Although I'd also offer a slightly different lens through which to look at the reaction of other researchers. There's jealousy, sure, but overnight a ton of NLP researchers basically had to come to terms with the fact that their research was useless, at least from a practical perspective.

For example, imagine you just got your PhD in machine translation, which took you 7 years of laboring away in grad/post grad work. Then something comes out that can do machine translation several orders of magnitude better than anything you have proposed. Anyone can argue about what "understanding" means until they're blue in the face, but for machine translation, nobody really cares that much - people just want to get text in another language that means the same thing as the original language, and they don't really care how.

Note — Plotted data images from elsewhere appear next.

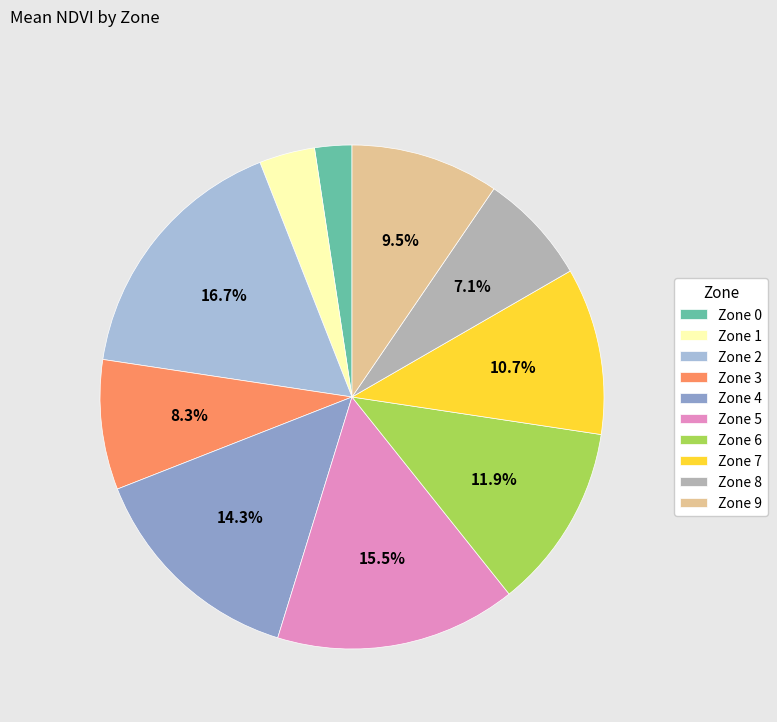

Rank the categories by value from lowest to highest.

Zone 0, Zone 1, Zone 8, Zone 3, Zone 9, Zone 7, Zone 6, Zone 4, Zone 5, Zone 2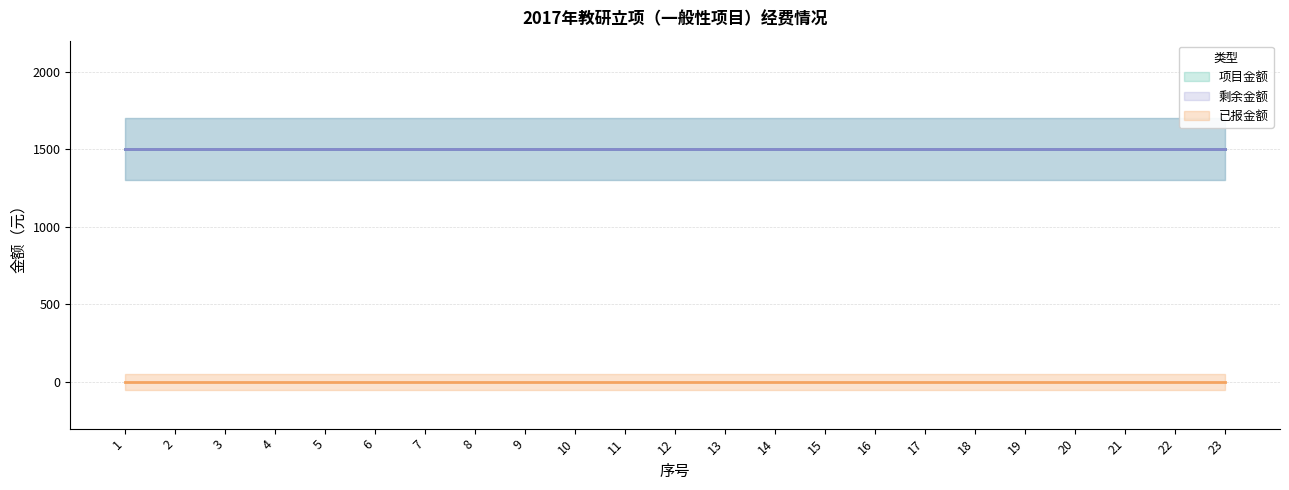

The 剩余金额 series shows 2067 at 21. True or false?

False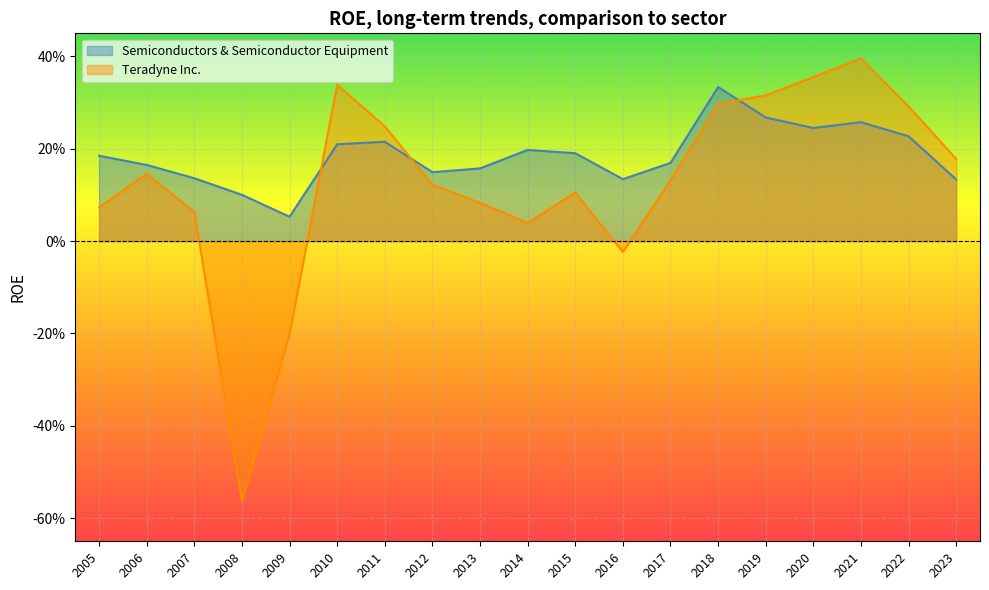

What is the maximum value shown in the chart?

0.4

Tha majority of research leads to "dead ends", but most folks understand that's the nature of research, and there is usually still value in discovering "OK, this won't work". Usually, though, this process is pretty incremental. With LLMs all of a sudden you had lots of folks whose life work was pretty useless (again, from a practical perspective), and that'd be tough for anyone to deal with.

spindump8930 · 4 months ago
You might be thinking of this article by Sebastian Ruder: https://www.ruder.io/nlp-imagenet/

Note that the author has a background spanning a lot of the timespans/topics discussed - much work in multilingual NLP, translation, and more recently at DeepMind, Cohere, and Meta (in other words, someone with a great perspective on everything in the top article).

Re: Machine Translation, note that Transformers were introduced for this task, and built on one of the earlier notions of attention in sequence models: https://arxiv.org/abs/1409.0473 (2014, 38k citations)

That's not to say there weren't holdouts or people who really were "hurt" by a huge jump in MT capability - just that this is a logical progression in language understanding methods as seen by some folks (though who could have predicted the popularity of chat interfaces).

spindump8930 commented on Lossless LLM compression for efficient GPU inference via dynamic-length float   arxiv.org/abs/2504.11651... · Posted by u/CharlesW
sroussey · 4 months ago
True, but their research did include running on 5080 local.

The big take away, in my opinion, is that their technique for LUTs etc could also be applied to lossy quants as well. Say maybe you get 5bit accuracy in size of 4bit?

I don’t know, but maybe? Also their two stage design might make current quantized you kernal designs better.

spindump8930 · 4 months ago
Yes, it could be stacked on quants. It might be that quantized activations already are more "dense" and so they can't be compressed as much (from 16 -> ~11 bits), but certainly possible.
spindump8930 commented on Lossless LLM compression for efficient GPU inference via dynamic-length float   arxiv.org/abs/2504.11651... · Posted by u/CharlesW
hchja · 4 months ago
This is pretty useless in any case that doesn’t involve BFloat16 models
spindump8930 · 4 months ago
bf16 is the defacto default datatype and distribution type for LLMs, which are then often eagerly quantized by users with more limited hardware. See the recent Llama releases and e.g. the H100 spec sheet (advertised flops and metrics target bf16).